Work item. Starting with the line containing "slice; position 69" and going on through the line containing "166, 308, 181]", return the lines of the data below exactly, and only those.

[Data in this exercise — start]

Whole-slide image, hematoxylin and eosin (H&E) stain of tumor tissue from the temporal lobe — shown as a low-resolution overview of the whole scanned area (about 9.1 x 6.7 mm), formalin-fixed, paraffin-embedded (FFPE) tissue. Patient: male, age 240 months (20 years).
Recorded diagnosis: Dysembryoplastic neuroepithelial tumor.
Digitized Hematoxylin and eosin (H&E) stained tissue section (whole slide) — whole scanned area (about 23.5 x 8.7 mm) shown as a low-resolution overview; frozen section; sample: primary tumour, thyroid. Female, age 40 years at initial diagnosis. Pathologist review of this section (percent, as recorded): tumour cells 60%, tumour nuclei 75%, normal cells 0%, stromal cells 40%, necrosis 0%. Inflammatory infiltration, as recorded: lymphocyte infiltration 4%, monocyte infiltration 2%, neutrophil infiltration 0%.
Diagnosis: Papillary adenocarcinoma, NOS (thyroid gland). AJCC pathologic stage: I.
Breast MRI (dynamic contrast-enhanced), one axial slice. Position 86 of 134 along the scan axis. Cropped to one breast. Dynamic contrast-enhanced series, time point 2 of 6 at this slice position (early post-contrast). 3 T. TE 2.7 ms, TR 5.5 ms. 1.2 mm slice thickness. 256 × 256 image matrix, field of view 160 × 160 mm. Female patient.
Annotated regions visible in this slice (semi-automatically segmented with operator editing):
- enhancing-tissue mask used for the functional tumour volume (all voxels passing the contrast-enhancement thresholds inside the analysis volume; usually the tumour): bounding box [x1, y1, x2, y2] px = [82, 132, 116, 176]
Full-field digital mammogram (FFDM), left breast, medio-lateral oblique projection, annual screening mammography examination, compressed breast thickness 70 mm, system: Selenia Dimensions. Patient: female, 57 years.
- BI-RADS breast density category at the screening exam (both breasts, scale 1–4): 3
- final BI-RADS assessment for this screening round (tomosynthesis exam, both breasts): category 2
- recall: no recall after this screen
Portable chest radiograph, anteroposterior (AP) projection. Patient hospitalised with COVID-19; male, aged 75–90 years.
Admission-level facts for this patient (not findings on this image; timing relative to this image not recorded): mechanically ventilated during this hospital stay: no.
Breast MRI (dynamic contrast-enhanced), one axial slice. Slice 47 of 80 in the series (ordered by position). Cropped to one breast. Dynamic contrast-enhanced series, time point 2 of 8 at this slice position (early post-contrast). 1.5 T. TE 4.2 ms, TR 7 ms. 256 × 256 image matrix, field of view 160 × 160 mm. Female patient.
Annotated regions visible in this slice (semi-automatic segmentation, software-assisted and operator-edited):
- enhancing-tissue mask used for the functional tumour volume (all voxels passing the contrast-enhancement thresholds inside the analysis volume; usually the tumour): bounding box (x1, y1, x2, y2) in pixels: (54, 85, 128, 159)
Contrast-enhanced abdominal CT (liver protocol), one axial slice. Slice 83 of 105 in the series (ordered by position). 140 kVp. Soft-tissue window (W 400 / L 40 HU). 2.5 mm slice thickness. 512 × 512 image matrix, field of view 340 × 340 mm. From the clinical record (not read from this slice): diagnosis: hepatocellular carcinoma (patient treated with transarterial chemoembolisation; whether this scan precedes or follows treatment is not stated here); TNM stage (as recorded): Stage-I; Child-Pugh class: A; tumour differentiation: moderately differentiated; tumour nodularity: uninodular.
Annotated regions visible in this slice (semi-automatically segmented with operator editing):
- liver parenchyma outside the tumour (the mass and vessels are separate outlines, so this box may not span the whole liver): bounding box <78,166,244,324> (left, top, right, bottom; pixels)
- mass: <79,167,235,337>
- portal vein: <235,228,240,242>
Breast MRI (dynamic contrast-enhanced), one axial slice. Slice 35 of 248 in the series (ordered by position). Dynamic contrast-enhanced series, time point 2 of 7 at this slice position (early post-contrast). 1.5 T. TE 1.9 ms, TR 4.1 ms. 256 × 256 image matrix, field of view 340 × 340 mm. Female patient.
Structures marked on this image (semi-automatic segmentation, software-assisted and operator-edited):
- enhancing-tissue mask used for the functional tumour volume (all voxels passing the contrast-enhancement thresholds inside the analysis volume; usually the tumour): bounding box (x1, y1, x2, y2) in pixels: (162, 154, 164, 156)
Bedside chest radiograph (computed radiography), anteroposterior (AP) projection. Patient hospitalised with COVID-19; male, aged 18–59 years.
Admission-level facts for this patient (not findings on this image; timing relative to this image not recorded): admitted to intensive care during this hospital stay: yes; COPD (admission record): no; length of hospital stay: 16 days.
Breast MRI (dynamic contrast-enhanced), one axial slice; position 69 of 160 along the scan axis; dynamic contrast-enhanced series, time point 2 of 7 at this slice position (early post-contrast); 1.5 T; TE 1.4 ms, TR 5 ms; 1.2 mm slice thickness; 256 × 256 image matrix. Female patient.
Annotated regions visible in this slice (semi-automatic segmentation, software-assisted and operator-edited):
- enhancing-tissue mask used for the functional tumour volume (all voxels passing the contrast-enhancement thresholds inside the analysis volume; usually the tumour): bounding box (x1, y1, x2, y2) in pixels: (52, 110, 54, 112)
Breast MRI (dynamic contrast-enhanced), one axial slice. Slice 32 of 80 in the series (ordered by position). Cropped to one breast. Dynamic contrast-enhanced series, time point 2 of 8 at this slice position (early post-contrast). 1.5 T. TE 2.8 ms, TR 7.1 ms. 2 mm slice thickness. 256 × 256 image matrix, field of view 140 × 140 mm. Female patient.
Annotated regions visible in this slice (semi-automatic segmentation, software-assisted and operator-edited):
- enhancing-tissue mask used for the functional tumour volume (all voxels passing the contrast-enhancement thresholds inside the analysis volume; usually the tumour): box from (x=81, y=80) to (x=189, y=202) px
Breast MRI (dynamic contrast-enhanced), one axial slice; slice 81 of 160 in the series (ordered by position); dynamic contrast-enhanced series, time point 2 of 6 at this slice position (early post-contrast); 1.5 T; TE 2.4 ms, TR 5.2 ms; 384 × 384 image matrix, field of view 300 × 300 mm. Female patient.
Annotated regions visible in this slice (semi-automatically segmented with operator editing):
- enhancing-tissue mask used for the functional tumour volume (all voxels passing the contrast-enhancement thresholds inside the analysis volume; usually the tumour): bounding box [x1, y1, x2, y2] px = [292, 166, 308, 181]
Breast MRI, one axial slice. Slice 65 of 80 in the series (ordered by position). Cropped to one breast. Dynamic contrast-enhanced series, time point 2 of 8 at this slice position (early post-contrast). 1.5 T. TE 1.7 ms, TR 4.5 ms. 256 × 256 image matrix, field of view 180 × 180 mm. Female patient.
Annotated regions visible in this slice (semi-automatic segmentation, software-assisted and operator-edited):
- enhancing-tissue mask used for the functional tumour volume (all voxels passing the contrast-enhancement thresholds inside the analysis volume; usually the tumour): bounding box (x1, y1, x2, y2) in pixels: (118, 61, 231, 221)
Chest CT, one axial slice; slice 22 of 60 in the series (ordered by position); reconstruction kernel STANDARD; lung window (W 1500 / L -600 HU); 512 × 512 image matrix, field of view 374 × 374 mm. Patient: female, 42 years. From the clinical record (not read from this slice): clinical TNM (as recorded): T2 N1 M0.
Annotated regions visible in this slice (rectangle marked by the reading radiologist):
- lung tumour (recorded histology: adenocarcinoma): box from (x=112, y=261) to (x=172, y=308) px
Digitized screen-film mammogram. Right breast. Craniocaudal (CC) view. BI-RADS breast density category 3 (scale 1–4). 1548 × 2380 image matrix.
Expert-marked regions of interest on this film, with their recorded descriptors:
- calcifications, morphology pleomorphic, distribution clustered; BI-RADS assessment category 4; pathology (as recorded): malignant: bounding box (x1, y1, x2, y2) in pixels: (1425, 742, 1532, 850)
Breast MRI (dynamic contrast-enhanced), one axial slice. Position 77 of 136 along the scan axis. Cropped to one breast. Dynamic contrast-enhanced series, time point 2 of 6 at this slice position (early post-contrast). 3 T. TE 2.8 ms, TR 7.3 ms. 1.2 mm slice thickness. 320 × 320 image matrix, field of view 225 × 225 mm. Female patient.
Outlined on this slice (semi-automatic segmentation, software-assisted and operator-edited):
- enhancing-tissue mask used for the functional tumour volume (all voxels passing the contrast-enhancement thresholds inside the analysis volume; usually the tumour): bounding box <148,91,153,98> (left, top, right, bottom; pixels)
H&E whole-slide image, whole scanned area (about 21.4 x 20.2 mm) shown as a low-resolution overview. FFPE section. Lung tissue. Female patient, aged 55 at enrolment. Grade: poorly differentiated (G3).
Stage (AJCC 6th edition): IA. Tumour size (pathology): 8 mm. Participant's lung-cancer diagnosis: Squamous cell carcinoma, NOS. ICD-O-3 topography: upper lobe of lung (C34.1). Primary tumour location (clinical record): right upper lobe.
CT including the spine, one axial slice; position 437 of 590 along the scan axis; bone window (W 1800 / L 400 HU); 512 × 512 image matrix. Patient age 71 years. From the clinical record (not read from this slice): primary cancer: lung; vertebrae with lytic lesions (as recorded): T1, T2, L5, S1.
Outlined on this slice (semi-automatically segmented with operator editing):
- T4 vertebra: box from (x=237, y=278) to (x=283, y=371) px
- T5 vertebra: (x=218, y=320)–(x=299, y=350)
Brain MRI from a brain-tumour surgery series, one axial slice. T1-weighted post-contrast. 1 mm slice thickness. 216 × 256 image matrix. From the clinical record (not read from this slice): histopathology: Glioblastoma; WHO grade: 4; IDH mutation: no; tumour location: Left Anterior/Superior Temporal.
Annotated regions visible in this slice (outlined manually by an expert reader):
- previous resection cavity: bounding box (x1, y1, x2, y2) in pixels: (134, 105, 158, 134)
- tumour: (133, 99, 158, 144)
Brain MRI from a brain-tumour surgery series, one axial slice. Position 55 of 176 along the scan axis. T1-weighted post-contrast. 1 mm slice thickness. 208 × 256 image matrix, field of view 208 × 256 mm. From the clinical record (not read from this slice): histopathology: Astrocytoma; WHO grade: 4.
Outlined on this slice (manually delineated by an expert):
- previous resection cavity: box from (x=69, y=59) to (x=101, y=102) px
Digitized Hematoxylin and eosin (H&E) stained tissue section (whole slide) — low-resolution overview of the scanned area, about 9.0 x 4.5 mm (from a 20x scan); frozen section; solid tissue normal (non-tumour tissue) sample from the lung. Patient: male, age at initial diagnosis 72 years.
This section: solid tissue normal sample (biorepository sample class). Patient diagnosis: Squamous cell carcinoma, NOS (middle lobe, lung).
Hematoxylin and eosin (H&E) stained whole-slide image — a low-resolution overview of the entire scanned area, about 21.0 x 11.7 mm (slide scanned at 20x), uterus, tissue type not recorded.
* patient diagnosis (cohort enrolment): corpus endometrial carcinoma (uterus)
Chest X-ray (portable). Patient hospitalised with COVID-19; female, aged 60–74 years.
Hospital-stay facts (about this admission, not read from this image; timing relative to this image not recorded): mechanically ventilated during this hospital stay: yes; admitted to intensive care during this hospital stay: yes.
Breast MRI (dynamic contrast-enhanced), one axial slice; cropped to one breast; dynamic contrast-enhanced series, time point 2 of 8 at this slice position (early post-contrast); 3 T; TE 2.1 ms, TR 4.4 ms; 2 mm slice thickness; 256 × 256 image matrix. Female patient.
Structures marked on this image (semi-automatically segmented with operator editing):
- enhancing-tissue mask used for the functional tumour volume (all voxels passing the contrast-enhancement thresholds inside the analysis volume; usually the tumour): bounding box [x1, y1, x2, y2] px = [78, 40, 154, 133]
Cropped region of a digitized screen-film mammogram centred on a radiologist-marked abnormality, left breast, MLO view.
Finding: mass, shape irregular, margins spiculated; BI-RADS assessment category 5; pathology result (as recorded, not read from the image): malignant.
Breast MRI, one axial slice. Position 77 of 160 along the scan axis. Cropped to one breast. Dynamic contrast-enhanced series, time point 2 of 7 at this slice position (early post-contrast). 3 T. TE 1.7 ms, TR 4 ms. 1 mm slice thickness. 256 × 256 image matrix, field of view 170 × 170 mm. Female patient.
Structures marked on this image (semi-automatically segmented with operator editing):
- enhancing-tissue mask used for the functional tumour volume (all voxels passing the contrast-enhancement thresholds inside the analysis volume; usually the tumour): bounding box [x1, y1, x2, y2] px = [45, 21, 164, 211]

[Data in this exercise — finish]

Solution for this task.
Breast MRI (dynamic contrast-enhanced), one axial slice; position 69 of 160 along the scan axis; dynamic contrast-enhanced series, time point 2 of 7 at this slice position (early post-contrast); 1.5 T; TE 1.4 ms, TR 5 ms; 1.2 mm slice thickness; 256 × 256 image matrix. Female patient.
Annotated regions visible in this slice (semi-automatic segmentation, software-assisted and operator-edited):
- enhancing-tissue mask used for the functional tumour volume (all voxels passing the contrast-enhancement thresholds inside the analysis volume; usually the tumour): bounding box (x1, y1, x2, y2) in pixels: (52, 110, 54, 112)
Breast MRI (dynamic contrast-enhanced), one axial slice. Slice 32 of 80 in the series (ordered by position). Cropped to one breast. Dynamic contrast-enhanced series, time point 2 of 8 at this slice position (early post-contrast). 1.5 T. TE 2.8 ms, TR 7.1 ms. 2 mm slice thickness. 256 × 256 image matrix, field of view 140 × 140 mm. Female patient.
Annotated regions visible in this slice (semi-automatic segmentation, software-assisted and operator-edited):
- enhancing-tissue mask used for the functional tumour volume (all voxels passing the contrast-enhancement thresholds inside the analysis volume; usually the tumour): box from (x=81, y=80) to (x=189, y=202) px
Breast MRI (dynamic contrast-enhanced), one axial slice; slice 81 of 160 in the series (ordered by position); dynamic contrast-enhanced series, time point 2 of 6 at this slice position (early post-contrast); 1.5 T; TE 2.4 ms, TR 5.2 ms; 384 × 384 image matrix, field of view 300 × 300 mm. Female patient.
Annotated regions visible in this slice (semi-automatically segmented with operator editing):
- enhancing-tissue mask used for the functional tumour volume (all voxels passing the contrast-enhancement thresholds inside the analysis volume; usually the tumour): bounding box [x1, y1, x2, y2] px = [292, 166, 308, 181]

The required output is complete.